Karron’s team tested the vaccine in 15 adults and 45 babies. Some of the babies had already had an RSV infection while others had not.

They made a needle-free vaccine that could be dripped into the nose. Like the needle-free FluMist flu vaccine, the idea is to stimulate immune cells in the nose and respiratory tract first, and then throughout the body, they report in the journal Science Translational Medicine.

Almost all of the babies developed a strong antibody response to the vaccine, meaning their bodies produced immune system proteins that should neutralize a virus before it could cause an infection. To protect against RSV, people also need a second immune response in cells called T-cells, and the researchers have not been able to measure that yet in the babies.

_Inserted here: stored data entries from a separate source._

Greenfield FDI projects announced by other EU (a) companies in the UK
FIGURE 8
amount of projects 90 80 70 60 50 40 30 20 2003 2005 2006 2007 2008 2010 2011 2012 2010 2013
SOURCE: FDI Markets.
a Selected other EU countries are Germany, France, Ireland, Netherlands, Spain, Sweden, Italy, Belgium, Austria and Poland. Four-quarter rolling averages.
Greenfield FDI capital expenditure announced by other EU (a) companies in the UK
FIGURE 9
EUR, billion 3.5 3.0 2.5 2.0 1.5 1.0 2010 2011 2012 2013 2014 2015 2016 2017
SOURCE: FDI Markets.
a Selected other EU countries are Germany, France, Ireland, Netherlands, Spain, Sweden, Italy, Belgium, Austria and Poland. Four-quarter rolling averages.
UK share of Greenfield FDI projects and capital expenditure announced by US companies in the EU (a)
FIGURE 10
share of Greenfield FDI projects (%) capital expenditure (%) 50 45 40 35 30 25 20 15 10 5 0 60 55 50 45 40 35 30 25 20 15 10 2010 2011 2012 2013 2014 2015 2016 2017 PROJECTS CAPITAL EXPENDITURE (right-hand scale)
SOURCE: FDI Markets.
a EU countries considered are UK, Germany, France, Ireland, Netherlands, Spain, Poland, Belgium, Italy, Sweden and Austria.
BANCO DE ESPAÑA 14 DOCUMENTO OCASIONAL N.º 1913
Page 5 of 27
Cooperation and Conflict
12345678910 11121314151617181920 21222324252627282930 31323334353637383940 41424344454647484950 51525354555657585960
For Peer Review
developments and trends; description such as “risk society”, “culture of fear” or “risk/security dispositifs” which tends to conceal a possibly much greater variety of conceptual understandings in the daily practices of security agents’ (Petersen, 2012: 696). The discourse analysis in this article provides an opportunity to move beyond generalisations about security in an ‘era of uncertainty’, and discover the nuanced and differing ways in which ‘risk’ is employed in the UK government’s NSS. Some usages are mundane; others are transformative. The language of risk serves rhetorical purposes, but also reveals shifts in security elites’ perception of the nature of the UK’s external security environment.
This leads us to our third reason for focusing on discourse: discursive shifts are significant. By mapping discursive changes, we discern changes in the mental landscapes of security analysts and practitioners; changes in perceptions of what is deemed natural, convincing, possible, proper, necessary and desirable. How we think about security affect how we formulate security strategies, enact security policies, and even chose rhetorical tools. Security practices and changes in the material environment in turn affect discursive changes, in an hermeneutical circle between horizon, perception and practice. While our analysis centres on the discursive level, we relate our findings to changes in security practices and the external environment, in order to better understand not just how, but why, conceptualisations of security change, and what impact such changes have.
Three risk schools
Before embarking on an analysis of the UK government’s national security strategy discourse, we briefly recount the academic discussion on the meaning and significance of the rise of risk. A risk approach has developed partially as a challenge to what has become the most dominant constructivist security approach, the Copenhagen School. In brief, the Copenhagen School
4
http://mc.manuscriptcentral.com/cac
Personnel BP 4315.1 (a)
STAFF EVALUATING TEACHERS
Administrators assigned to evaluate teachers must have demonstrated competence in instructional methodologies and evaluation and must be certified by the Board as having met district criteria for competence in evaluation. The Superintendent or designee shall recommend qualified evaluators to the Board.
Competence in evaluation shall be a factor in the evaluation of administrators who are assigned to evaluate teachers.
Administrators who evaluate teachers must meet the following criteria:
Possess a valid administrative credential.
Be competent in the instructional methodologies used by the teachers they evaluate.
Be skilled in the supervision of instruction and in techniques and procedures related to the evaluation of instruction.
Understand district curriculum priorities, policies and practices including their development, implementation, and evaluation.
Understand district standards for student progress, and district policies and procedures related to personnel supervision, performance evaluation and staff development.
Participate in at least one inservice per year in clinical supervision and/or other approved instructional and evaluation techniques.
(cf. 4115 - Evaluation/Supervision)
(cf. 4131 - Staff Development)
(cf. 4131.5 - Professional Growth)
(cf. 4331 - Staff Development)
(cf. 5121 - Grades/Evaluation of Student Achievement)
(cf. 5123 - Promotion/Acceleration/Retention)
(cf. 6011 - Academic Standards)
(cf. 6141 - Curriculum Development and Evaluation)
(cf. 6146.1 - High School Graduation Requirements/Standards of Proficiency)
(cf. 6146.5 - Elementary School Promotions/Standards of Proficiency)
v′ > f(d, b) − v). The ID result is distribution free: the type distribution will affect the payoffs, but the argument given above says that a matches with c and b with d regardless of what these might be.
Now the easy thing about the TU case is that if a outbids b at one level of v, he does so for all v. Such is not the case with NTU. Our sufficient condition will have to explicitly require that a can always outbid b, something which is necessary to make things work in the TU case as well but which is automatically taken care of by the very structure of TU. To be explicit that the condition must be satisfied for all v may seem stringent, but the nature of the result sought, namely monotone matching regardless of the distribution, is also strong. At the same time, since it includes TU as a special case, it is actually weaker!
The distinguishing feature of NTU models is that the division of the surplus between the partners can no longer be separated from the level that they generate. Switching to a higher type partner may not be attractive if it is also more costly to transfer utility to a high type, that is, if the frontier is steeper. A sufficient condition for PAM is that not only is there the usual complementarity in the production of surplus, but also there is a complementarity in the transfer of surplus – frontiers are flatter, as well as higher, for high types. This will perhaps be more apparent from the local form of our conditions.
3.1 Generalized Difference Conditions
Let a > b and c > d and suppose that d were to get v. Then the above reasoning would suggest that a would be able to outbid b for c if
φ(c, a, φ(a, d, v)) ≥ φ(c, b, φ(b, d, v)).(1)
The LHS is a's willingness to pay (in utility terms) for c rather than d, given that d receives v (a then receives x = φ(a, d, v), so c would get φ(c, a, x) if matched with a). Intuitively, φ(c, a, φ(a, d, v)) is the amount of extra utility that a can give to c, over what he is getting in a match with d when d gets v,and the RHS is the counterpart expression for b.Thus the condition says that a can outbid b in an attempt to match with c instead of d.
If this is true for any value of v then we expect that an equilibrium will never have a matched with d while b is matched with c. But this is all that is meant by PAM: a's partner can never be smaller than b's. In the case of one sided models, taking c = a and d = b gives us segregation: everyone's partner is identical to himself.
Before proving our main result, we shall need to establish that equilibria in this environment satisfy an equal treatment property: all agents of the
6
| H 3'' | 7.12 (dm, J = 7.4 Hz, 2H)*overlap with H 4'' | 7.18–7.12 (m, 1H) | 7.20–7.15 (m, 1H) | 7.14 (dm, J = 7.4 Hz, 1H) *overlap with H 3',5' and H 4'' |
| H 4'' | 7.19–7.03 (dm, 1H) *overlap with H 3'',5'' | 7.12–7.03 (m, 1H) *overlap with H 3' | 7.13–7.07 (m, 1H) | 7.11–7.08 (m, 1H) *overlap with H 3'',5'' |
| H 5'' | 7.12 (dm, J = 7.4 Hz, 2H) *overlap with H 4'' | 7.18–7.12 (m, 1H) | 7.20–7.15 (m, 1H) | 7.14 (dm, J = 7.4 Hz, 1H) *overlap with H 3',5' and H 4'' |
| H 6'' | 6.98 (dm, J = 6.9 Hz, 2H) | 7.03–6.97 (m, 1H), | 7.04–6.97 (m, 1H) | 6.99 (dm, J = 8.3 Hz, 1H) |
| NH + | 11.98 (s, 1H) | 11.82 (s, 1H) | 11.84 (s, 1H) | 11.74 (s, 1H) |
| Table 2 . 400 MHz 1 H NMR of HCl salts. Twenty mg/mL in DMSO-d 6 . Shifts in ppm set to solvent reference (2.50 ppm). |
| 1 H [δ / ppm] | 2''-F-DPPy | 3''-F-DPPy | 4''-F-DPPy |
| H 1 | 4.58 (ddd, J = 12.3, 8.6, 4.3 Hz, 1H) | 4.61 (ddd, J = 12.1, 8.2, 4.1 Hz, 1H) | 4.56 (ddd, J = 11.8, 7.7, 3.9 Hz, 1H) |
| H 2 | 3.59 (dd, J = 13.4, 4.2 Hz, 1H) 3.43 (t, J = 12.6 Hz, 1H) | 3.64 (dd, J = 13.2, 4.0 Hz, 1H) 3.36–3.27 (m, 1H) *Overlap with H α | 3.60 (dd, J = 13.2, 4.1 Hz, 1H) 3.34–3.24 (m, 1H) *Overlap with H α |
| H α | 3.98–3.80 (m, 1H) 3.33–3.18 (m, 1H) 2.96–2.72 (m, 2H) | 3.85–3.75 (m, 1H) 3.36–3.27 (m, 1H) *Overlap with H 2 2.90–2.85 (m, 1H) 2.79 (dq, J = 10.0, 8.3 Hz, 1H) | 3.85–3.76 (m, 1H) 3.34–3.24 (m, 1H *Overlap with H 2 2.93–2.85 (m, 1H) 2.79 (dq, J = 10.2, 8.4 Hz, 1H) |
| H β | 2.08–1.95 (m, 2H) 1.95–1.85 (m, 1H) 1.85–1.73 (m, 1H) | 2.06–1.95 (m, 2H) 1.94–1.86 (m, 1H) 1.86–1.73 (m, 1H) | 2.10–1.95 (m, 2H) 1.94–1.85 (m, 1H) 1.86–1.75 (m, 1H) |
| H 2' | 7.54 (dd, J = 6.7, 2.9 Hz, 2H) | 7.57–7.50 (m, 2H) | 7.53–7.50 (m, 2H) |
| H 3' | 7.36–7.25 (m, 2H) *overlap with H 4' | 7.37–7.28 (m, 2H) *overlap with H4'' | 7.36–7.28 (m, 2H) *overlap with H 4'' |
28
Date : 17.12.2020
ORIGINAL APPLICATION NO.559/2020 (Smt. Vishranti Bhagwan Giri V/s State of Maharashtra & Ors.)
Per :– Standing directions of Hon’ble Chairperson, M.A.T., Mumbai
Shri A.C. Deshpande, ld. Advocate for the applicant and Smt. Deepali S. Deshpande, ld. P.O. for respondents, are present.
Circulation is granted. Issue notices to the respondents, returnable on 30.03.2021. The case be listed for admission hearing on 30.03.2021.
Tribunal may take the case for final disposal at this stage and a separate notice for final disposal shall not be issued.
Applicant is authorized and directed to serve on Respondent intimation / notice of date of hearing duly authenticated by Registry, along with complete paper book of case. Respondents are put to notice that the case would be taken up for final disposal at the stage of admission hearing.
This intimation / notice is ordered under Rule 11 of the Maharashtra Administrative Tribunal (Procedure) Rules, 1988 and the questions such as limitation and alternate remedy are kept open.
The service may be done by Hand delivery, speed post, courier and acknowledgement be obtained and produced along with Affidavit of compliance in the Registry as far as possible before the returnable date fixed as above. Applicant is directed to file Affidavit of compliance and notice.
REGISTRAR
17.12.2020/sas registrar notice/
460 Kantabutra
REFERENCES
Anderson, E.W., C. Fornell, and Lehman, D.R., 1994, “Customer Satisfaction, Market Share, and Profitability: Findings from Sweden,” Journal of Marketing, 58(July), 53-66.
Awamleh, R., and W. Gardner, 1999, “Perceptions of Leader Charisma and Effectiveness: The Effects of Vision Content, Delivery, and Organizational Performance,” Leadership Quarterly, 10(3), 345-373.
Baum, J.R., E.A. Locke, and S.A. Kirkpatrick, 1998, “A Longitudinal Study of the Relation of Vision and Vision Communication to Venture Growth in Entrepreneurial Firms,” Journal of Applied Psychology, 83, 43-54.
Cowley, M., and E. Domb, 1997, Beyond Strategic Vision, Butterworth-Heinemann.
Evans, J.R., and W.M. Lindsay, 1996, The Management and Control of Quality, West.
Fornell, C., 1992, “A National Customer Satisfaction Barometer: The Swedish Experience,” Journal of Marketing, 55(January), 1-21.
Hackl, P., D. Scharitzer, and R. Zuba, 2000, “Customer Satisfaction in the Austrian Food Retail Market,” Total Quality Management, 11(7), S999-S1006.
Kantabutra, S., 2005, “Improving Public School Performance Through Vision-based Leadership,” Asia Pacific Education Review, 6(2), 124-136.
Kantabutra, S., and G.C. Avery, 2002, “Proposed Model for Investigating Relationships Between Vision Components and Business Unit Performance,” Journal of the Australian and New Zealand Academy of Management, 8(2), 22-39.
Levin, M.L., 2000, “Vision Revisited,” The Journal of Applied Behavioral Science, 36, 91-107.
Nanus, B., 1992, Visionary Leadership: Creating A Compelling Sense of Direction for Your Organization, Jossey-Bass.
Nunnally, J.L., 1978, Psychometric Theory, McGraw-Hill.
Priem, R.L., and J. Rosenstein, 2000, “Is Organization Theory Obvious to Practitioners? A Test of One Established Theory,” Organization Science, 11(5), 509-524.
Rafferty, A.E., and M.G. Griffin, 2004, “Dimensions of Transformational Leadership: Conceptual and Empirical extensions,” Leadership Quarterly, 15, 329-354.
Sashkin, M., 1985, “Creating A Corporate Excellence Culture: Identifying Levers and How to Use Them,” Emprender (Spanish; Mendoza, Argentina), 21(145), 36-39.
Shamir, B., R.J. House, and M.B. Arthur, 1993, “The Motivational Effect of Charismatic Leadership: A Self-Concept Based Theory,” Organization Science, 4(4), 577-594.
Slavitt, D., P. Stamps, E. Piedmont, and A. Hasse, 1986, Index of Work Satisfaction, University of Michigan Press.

The adults did not have an antibody response, but are likely to have already had natural RSV infections and to have overcome them. They were tested first for safety reasons.

“We don’t anticipate that this would be a vaccine that’s used in adults.”

“In order to induce an immune response, a live vaccine has to replicate,” Karron said. “A vaccine that would replicate in adults would not be weak enough for children. We wouldn’t go directly from animal studies into young children,” she added.

“We don’t anticipate that this would be a vaccine that’s used in adults.”

This vaccine is being developed in a three-way partnership with NIH and MedImuune, which makes FluMist, Karron said. It’s one of several that groups are working on.

“Many RSV candidate vaccines are currently being explored, of which 12 are in clinical development as of this writing,” wrote Dr. Anne Moscona, an expert in childhood respiratory disease at the Weill Cornell College of Medicine in New York.

It’s likely that more than one type of RSV vaccine will be needed to conquer the disease, Moscona wrote in a commentary.